[Stored data entries]
== Segment start ==
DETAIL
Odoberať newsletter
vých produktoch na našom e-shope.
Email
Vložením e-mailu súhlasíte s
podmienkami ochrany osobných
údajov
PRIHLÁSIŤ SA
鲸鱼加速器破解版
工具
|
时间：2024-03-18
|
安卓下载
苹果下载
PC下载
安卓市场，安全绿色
== Segment end ==
## Instructions to follow
Please edit the entries so that "Email" is replaced with "E-mail", keeping everything else the same.

## Task response
DETAIL
Odoberať newsletter
vých produktoch na našom e-shope.
E-mail
Vložením e-mailu súhlasíte s
podmienkami ochrany osobných
údajov
PRIHLÁSIŤ SA
鲸鱼加速器破解版
工具
|
时间：2024-03-18
|
安卓下载
苹果下载
PC下载
安卓市场，安全绿色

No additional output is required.